Stored data:
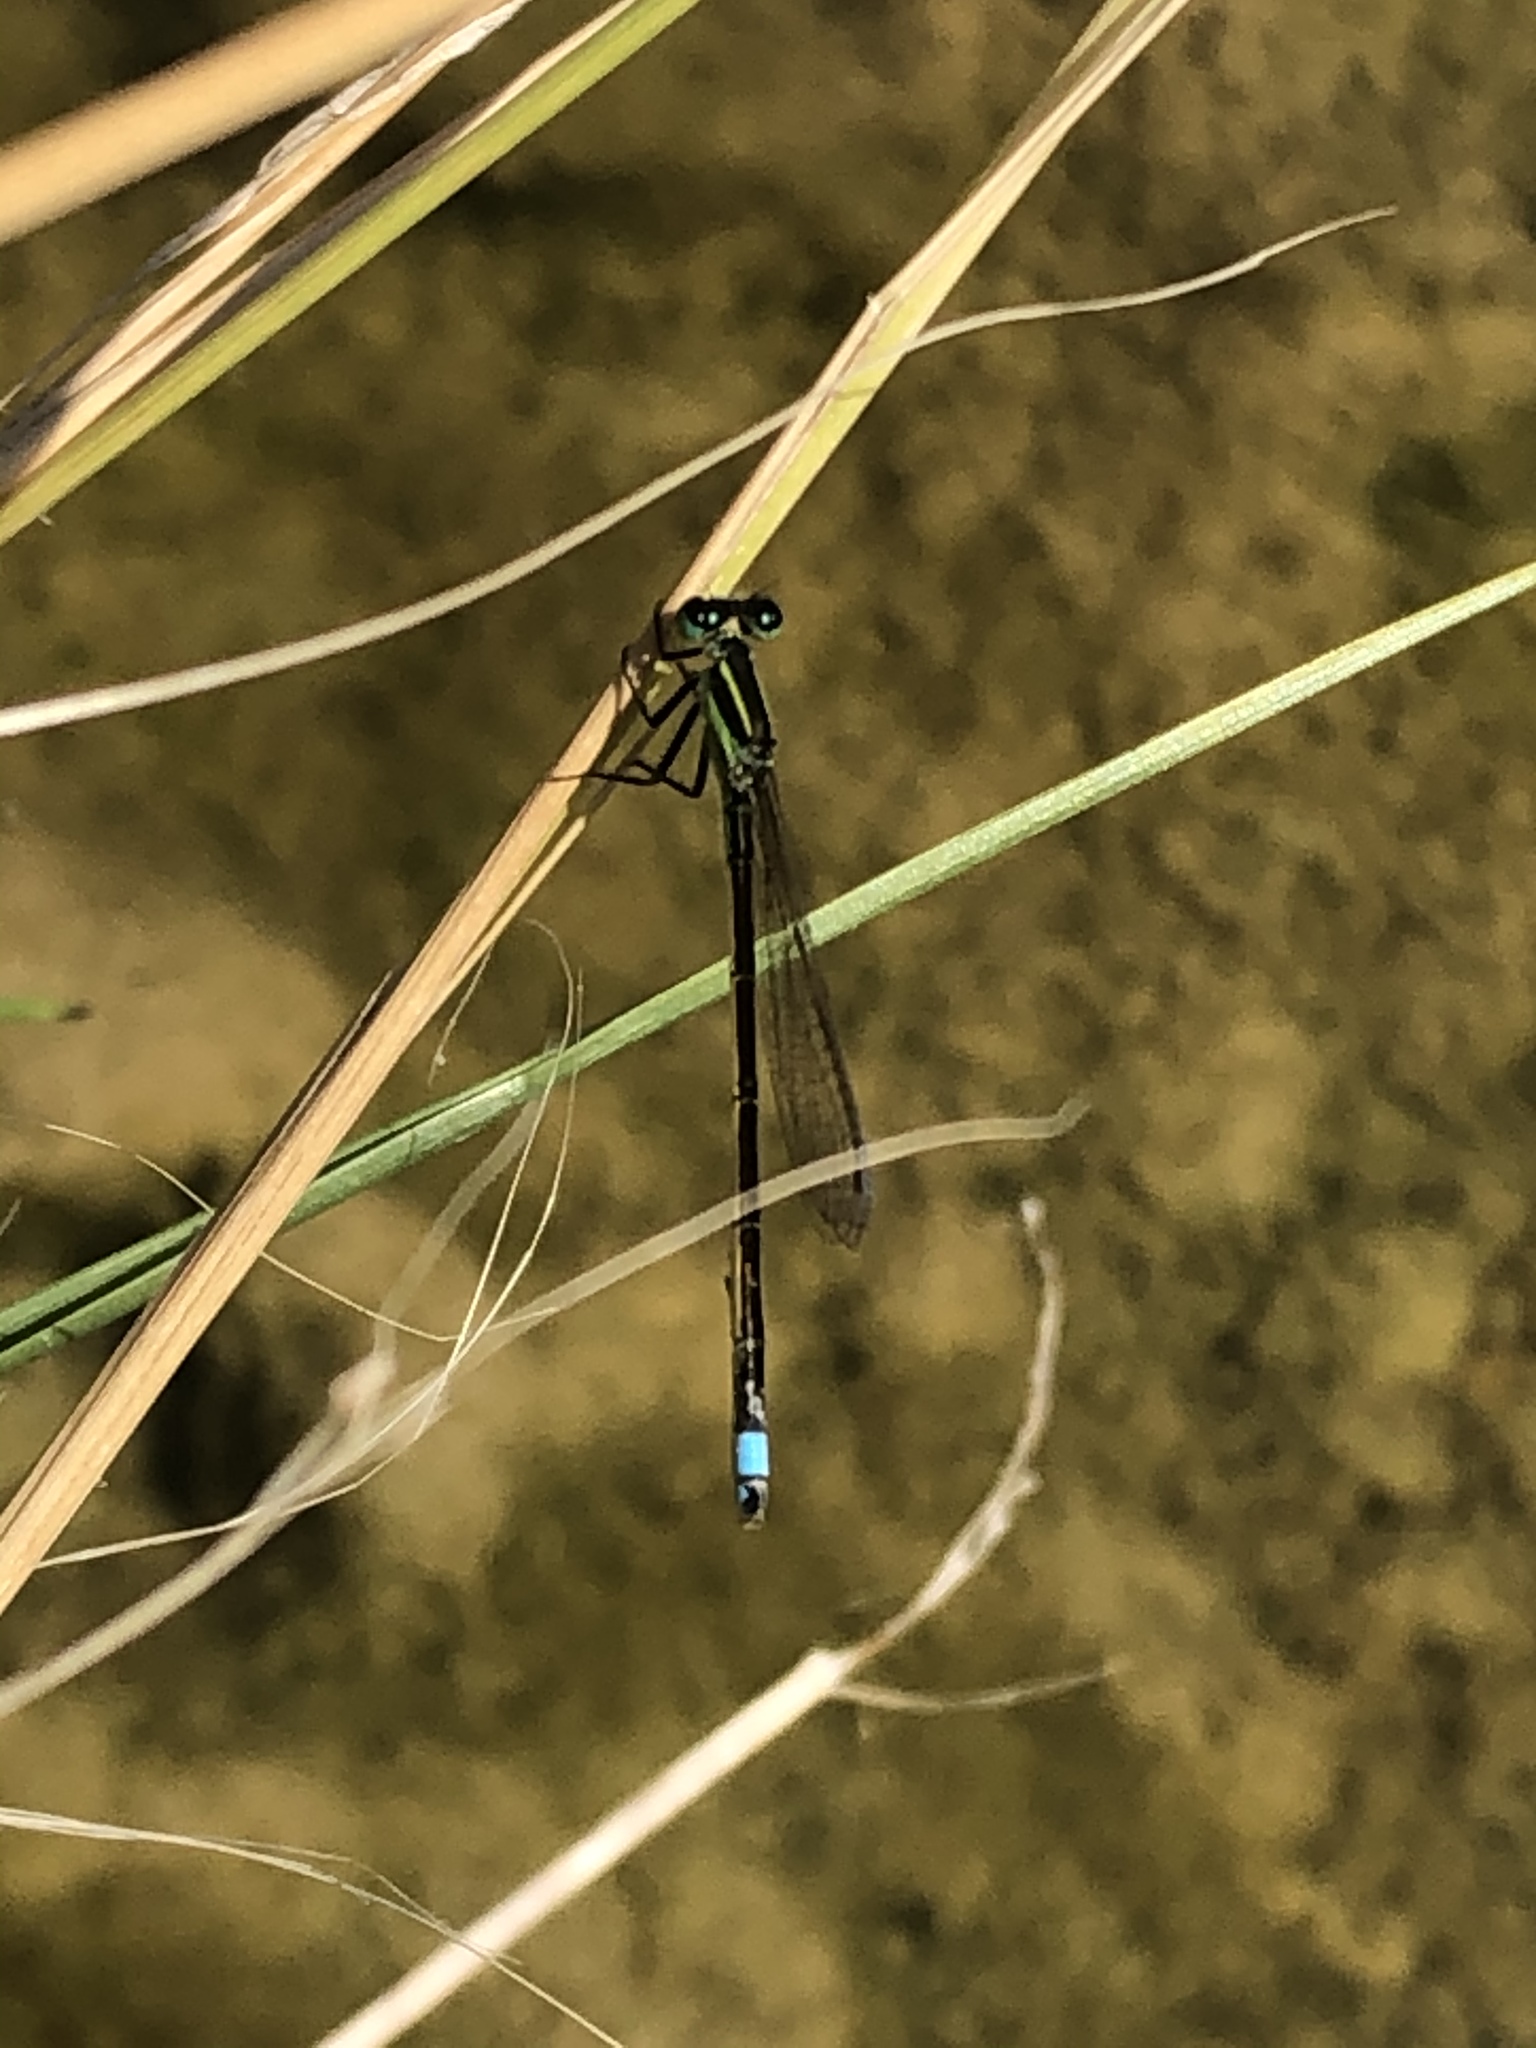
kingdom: Animalia
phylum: Arthropoda
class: Insecta
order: Odonata
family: Coenagrionidae
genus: Ischnura
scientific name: Ischnura ramburii
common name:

WHAT TO PRODUCE:
Convert the lines of all the items above into a Markdown table with two columns, Row and Line, giving each line its own numbered row and omitting blank lines. Leave the pictures out of the table.

RESULT OF THIS TASK:
| Row | Line |
|---|---|
| 1 | kingdom: Animalia |
| 2 | phylum: Arthropoda |
| 3 | class: Insecta |
| 4 | order: Odonata |
| 5 | family: Coenagrionidae |
| 6 | genus: Ischnura |
| 7 | scientific name: Ischnura ramburii |
| 8 | common name: |